Thursday, August 29, 2013

Basic Black: Deceased Artiste Karen Black on the Funhouse

It's been a few weeks now since Karen Black's death, and I've been trying to think of what to say to summarize her career, her life, and the short time I spent in her presence doing one of the strangest Funhouse interviews ever.

First let me say that the run of great films she made between 1969 and '76 constitutes a really incredible body of work. She played a range of characters, from sharp to dumb, city girl to country hick, glamor girl to ugly duckling. Over the next three and a half decades she had an occasional good role, but the fascinating films she made in that seven-year period are her greatest legacy.

As for her life, I know only what I read about her. Her final months were spent combating a terrible sickness, reaching out to her fans for financial help (the tragedy of America's healthcare situation – we are the only “first world” country without nationalized care – remains the single most backward and awful aspect of our country). She worked steadily over the past four decades, appearing in a major amount of disposable genre pics, but every so often would get a featured role in an indie film that was worth watching. There weren't many, but they did appear....

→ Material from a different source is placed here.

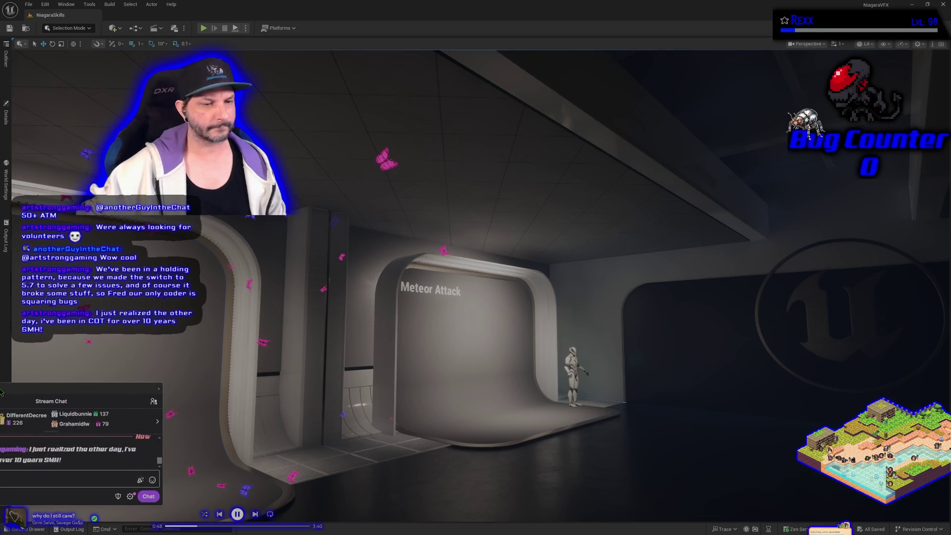
{"action": "left_click_drag", "start_coordinate": [0, 391], "coordinate": [0, 384]}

As for my interview, it was indeed a “strained” affair for its first half. If I have the time I do like reviewing the subject's career – with Black that entailed asking her first about the lurid Herschel Gordon Lewis movie The Prime Time (1959). She acted for the first time onscreen in that film – she told me she was 12 and still living at home, but she was actually 20 and didn't have another film role until the absolutely wonderful 1966 Coppola NYC comedy You're a Big Boy Now (costarring, among others, the great Julie Harris, who died just this past weekend).

The interview continued to hit speed bumps – the oddest being an interruption that made it seem like she'd have to go entirely. Instead we began again and for whatever reason, her answers began to be more expansive, a bit more friendly, and refreshingly honest. As when she dismissed about a decade of her films and when she noted “that there are good horror movies and bad horror movies, but most of them are bad” – a truth I'm sure she learned firsthand.

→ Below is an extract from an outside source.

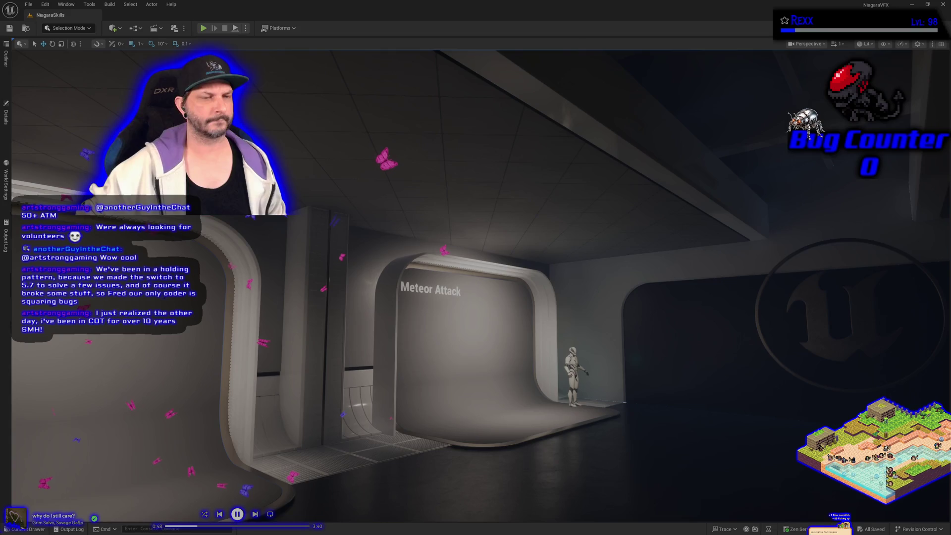
{"action": "mouse_move", "coordinate": [2, 272]}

The best moments of our chat were when she discussed the craft of acting and the work she had done with exceptional directors (Rafelson, Altman, Hitchcock). Some years back when I was putting together a “demo reel” for the Funhouse, I included this small sliver of our chat, in which she talked about ad-libbing in Nashville.

Here, however, is the rest of what she had to say about Robert Altman, who I fervently believe was and is one of the greatest American filmmakers of all time. Much has been said about improvisation on his sets, but I had never heard a performer discuss his lack of marks for the actors.

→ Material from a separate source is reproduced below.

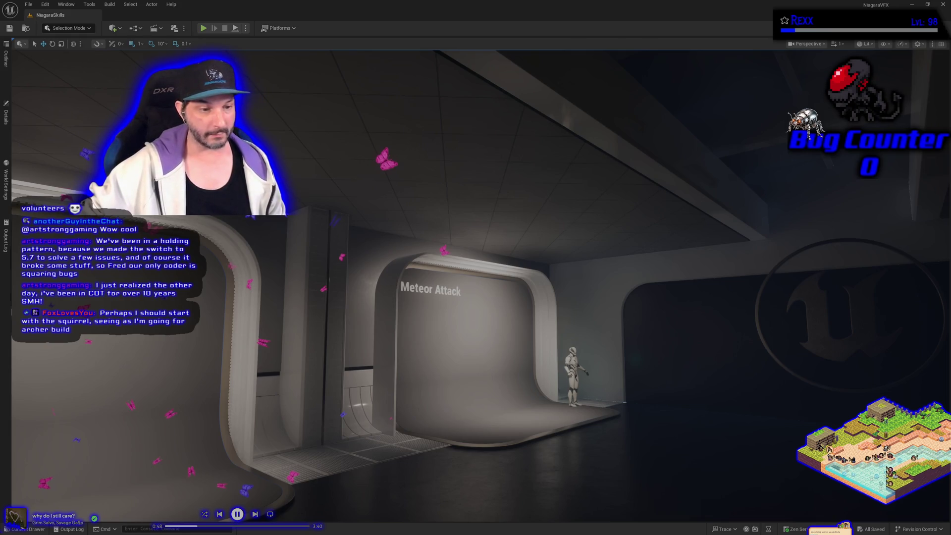
- Fly the viewport to face the Meteor Attack doorway, then switch to the Udemy Niagara course
{"action": "key", "text": "Right"}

This came about when she talked about the play and movie Come Back to the Five and Dime, Jimmy Dean, Jimmy Dean. I'm very, very glad I had the experience of seeing the Broadway production of the show directed by Altman. I went to a Wednesday matinee of the show, filled with little old ladies sitting around looking bewildered. One of the blue-haired attendees was in fact so bored she broke out her knitting.

I loved the show and was particularly taken with the way it was set up: when the actors were in the front of the stage they were in the present (the mid-1970s), when they went to the back, they were in the past (the mid-1950s). Most of the old ladies couldn't figure this out, and absolutely all of them were confused by the absence of Cher (who was onstage from the curtain going up, but was dressed "down" as a waitress). When Karen Black entered as the glamorous transgender character a few of them audibly said, "that's her... that's Cher!"

The play had a short run of 52 performances on Broadway and was turned into the first of Altman's “filmed plays” in 1983 (he shot the film on Super-16 converted to 35mm and secured the budget from, among others, Mark Goodson Productions). He took the special step of carefully delineating the two time periods in the film – when the characters are seen in a mirror they are indeed in the past (in different outfits that show they are younger; onstage they simply acted younger and were, again, in the back part of the set).

The film still isn't on DVD in the U.S. But copies of it are still circulating on VHS and on the “torrential” side of the Net from foreign TV.

Here is what Ms. Black said about being directed by Altman, first in Nashville and then again in Come Back to the Five and Dime.....

1 comment:


I'm dismayed how few Karen Black films I've seen - 5 Easy Pieces, The Outfit, A Gunfight; and it always made sense to me that Hunter Carson, the brilliant child in Paris, Texas, is her son. She's one of those dependably extraordinary 70s actors like Ellen Burstyn, and I think I thought I'd seen Ms Black more because I've watched 5 Easy Pieces so often. There, she at least matches Nicholson (who's at his best) for charisma and as a naturalistic actor, and she's touching, kind, annoying, lost, dim, insightful, sexy and funny. It's good to see you celebrate her.